[Opening MATERIAL PROVIDED section]
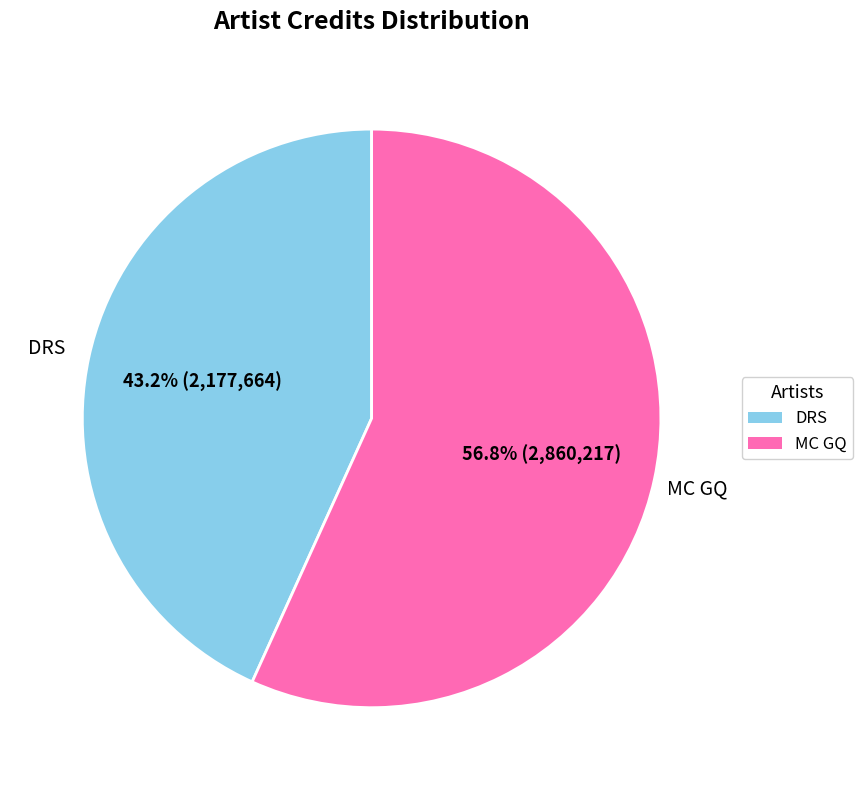

What is the ratio of the value at MC GQ to the value at DRS?

1.3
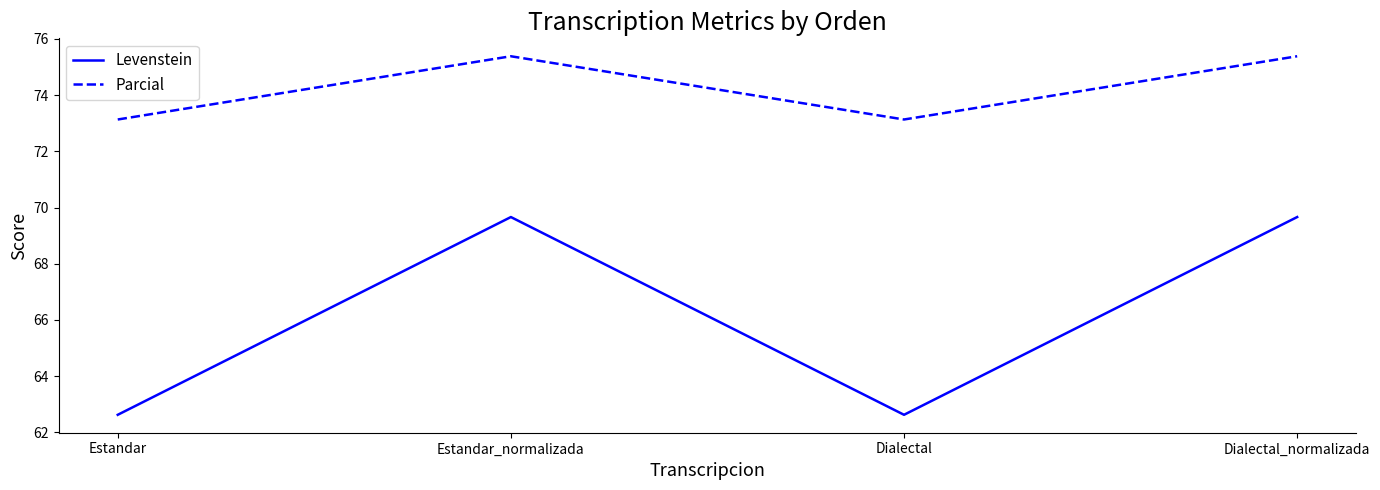

True or false: Parcial and Levenstein cross at least once.

False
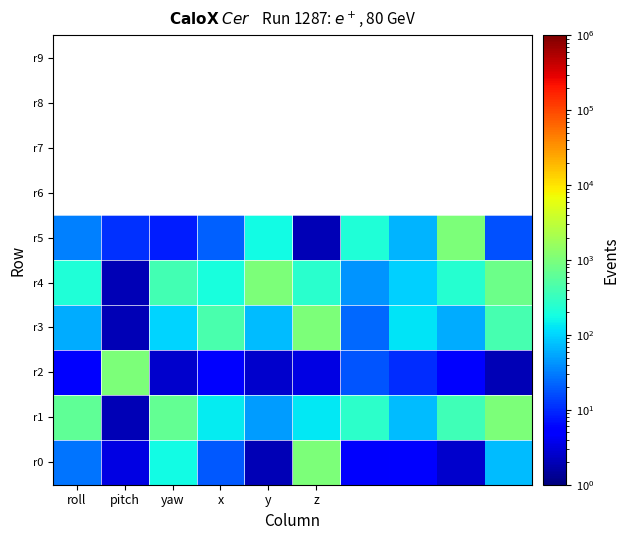

Which category has the lowest value across all series?

y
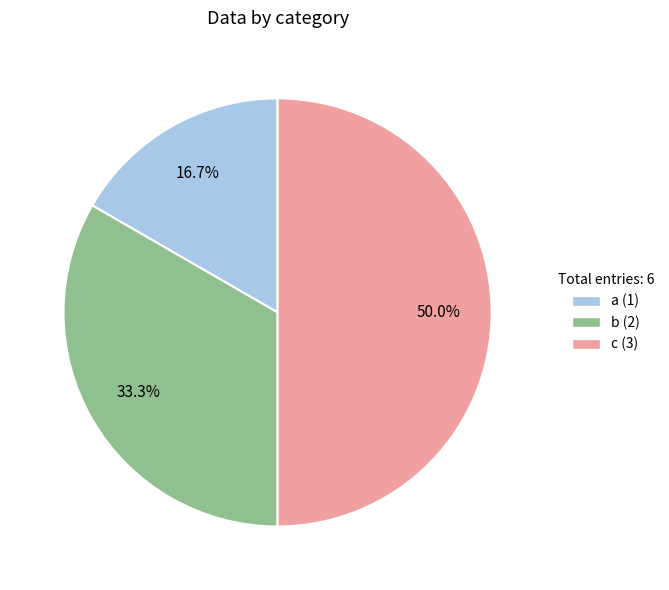

Combined, what portion of the pie is a and c?

66.7%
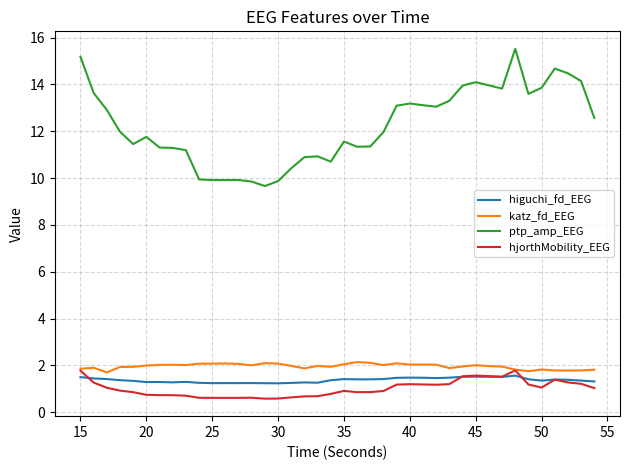

What is the minimum value for ptp_amp_EEG?

9.7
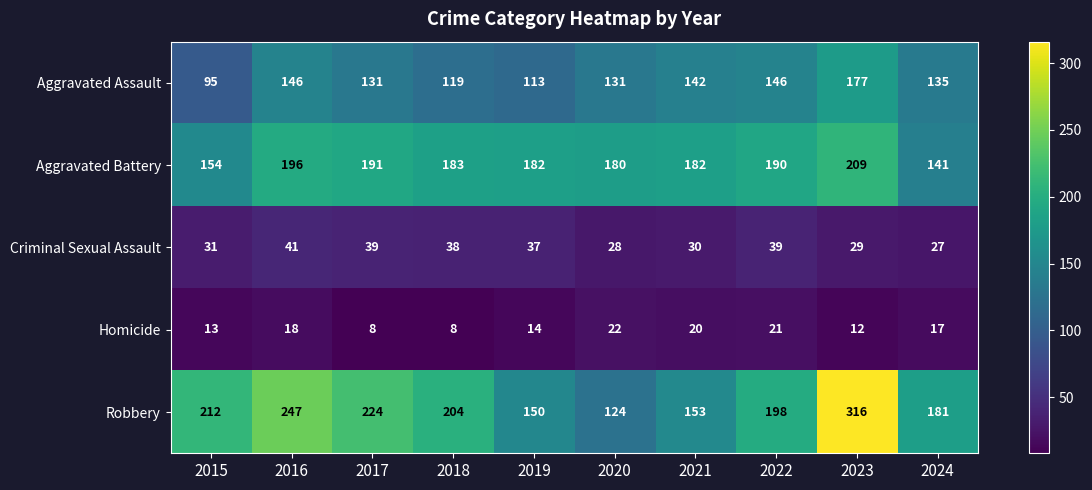

How many distinct data groups are displayed?

5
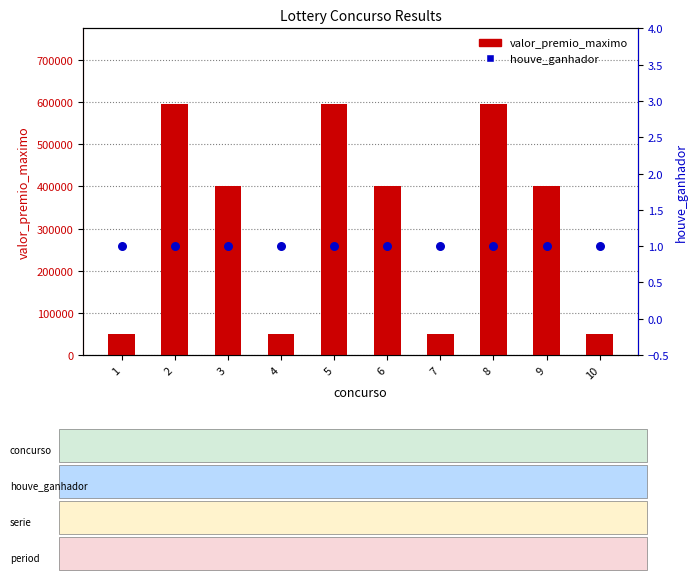

At how many categories does at least one series exceed 522153?

3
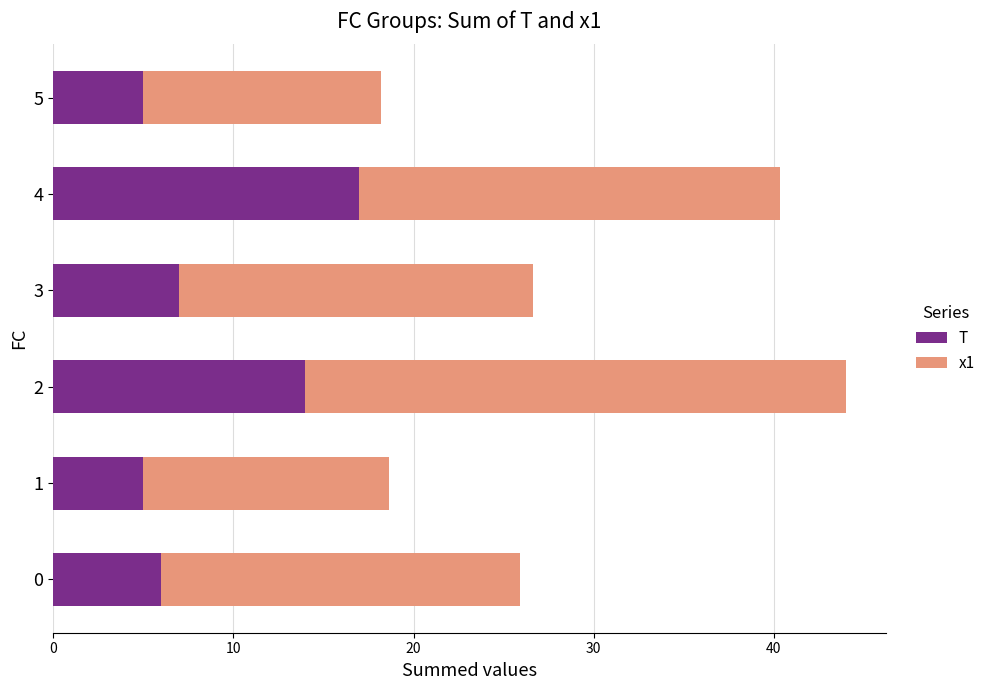

What is the total value across all series at 0?

25.9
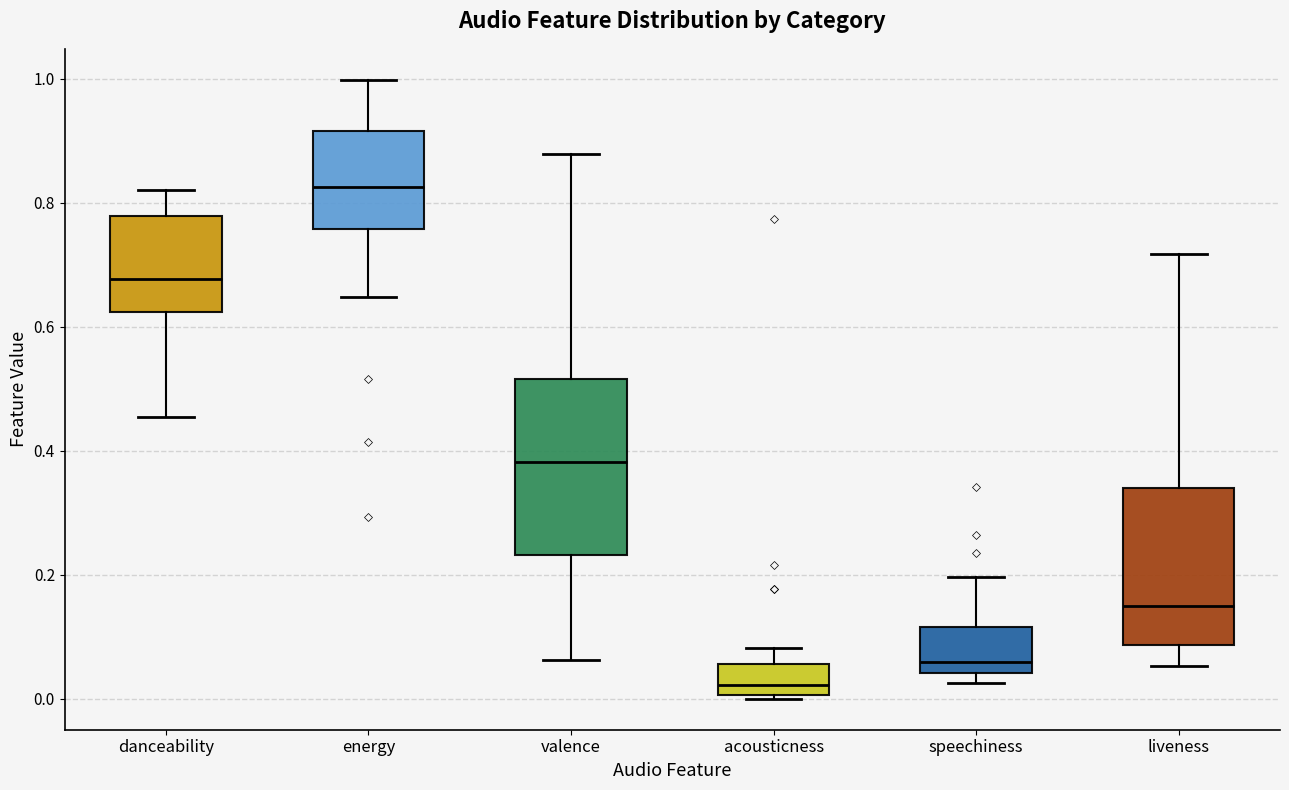

Reading left to right, read every box against the y-axis: the position of its median line, the range the box covers, and the ends of its whiskers. The values are not printed on the chart, so give them approximately, as read against the axis.

danceability: median 0.68, box 0.62 to 0.78, whiskers 0.46 to 0.82
energy: median 0.82, box 0.76 to 0.92, whiskers 0.64 to 1.00
valence: median 0.38, box 0.24 to 0.52, whiskers 0.06 to 0.88
acousticness: median 0.02, box 0.00 to 0.06, whiskers 0.00 to 0.08
speechiness: median 0.06, box 0.04 to 0.12, whiskers 0.02 to 0.20
liveness: median 0.14, box 0.08 to 0.34, whiskers 0.06 to 0.72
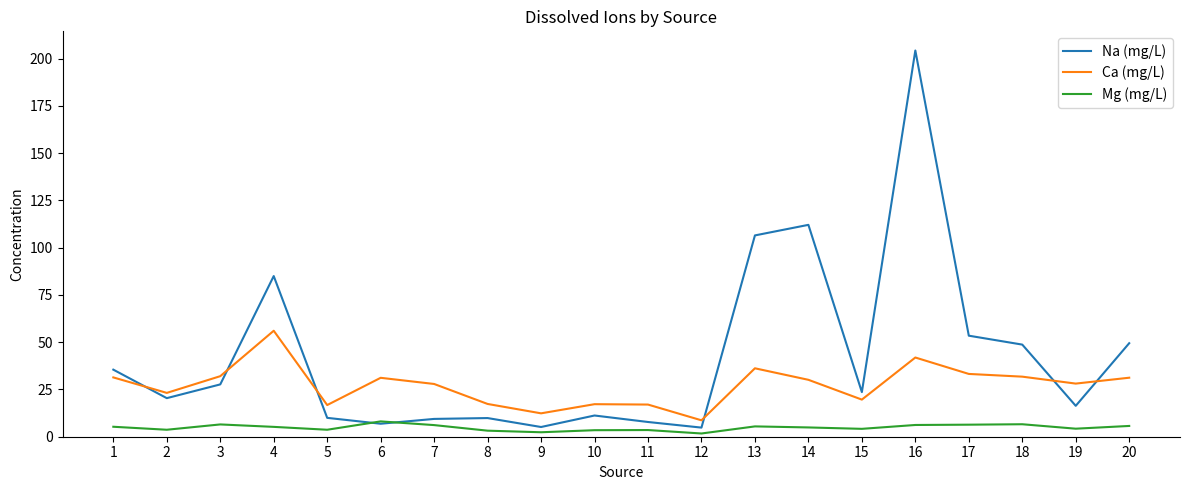

True or false: Na (mg/L) has a value of 10.0 at 5.

True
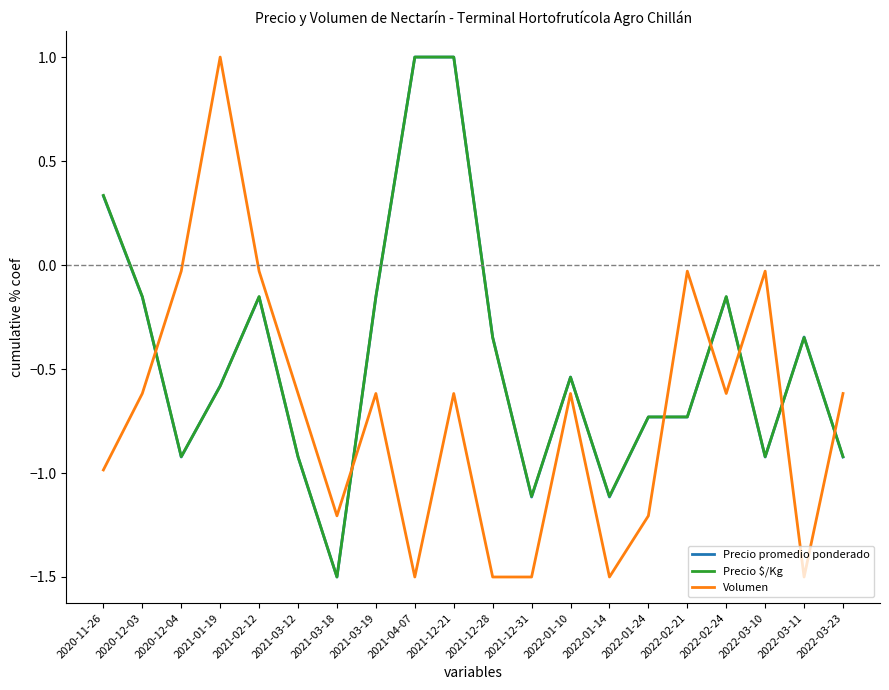

How many lines are shown in the chart?

3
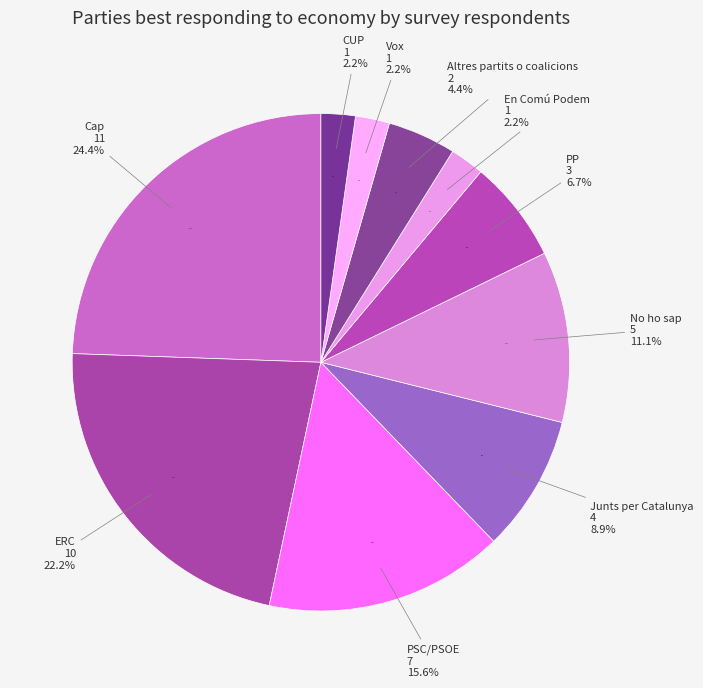

Is there a majority slice in this chart?

No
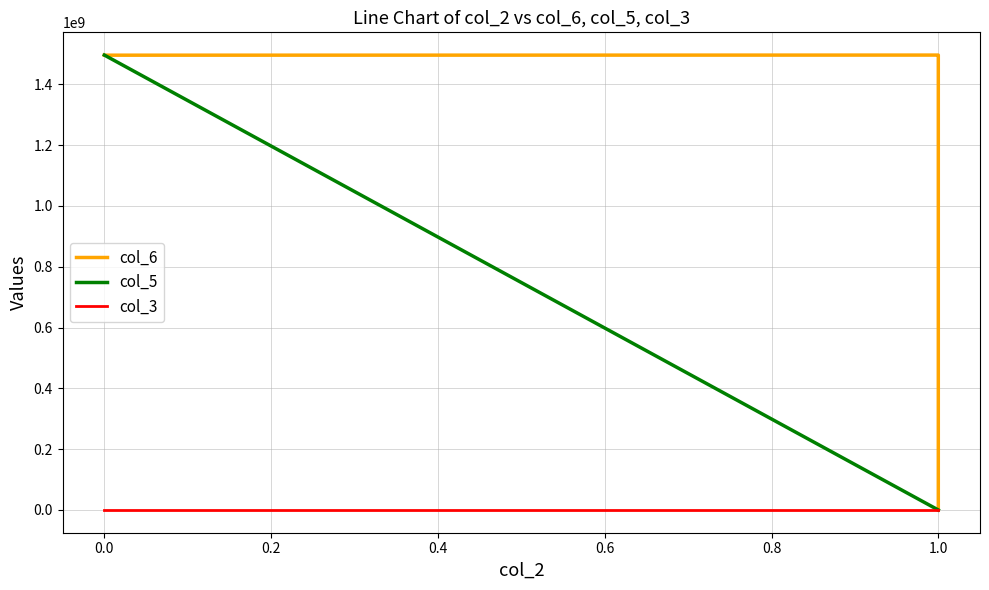

At 1.0, list the series in order from largest to smallest.

col_3, col_6, col_5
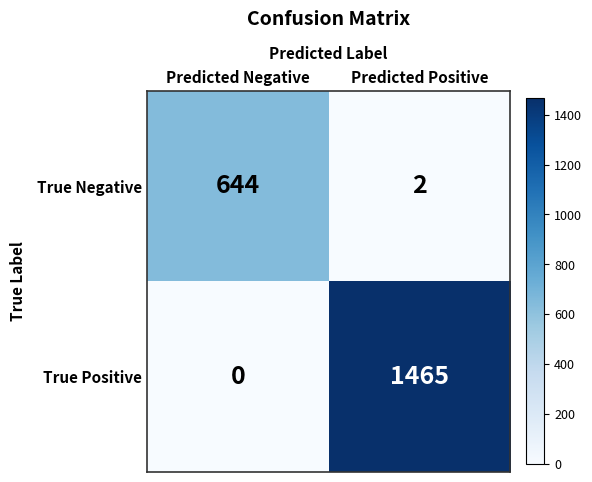

How many distinct data groups are displayed?

2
[Closing MATERIAL PROVIDED section]
WHAT IS NEEDED -> Edit the lines above so that "distinct data groups" becomes "separate data groups", keeping everything else the same. Leave the pictures out of your version.

ANSWER SECTION ->
What is the ratio of the value at MC GQ to the value at DRS?

1.3

True or false: Parcial and Levenstein cross at least once.

False

Which category has the lowest value across all series?

y

Combined, what portion of the pie is a and c?

66.7%

What is the minimum value for ptp_amp_EEG?

9.7

How many separate data groups are displayed?

5

At how many categories does at least one series exceed 522153?

3

What is the total value across all series at 0?

25.9

Reading left to right, read every box against the y-axis: the position of its median line, the range the box covers, and the ends of its whiskers. The values are not printed on the chart, so give them approximately, as read against the axis.

danceability: median 0.68, box 0.62 to 0.78, whiskers 0.46 to 0.82
energy: median 0.82, box 0.76 to 0.92, whiskers 0.64 to 1.00
valence: median 0.38, box 0.24 to 0.52, whiskers 0.06 to 0.88
acousticness: median 0.02, box 0.00 to 0.06, whiskers 0.00 to 0.08
speechiness: median 0.06, box 0.04 to 0.12, whiskers 0.02 to 0.20
liveness: median 0.14, box 0.08 to 0.34, whiskers 0.06 to 0.72

True or false: Na (mg/L) has a value of 10.0 at 5.

True

How many lines are shown in the chart?

3

Is there a majority slice in this chart?

No

At 1.0, list the series in order from largest to smallest.

col_3, col_6, col_5

How many separate data groups are displayed?

2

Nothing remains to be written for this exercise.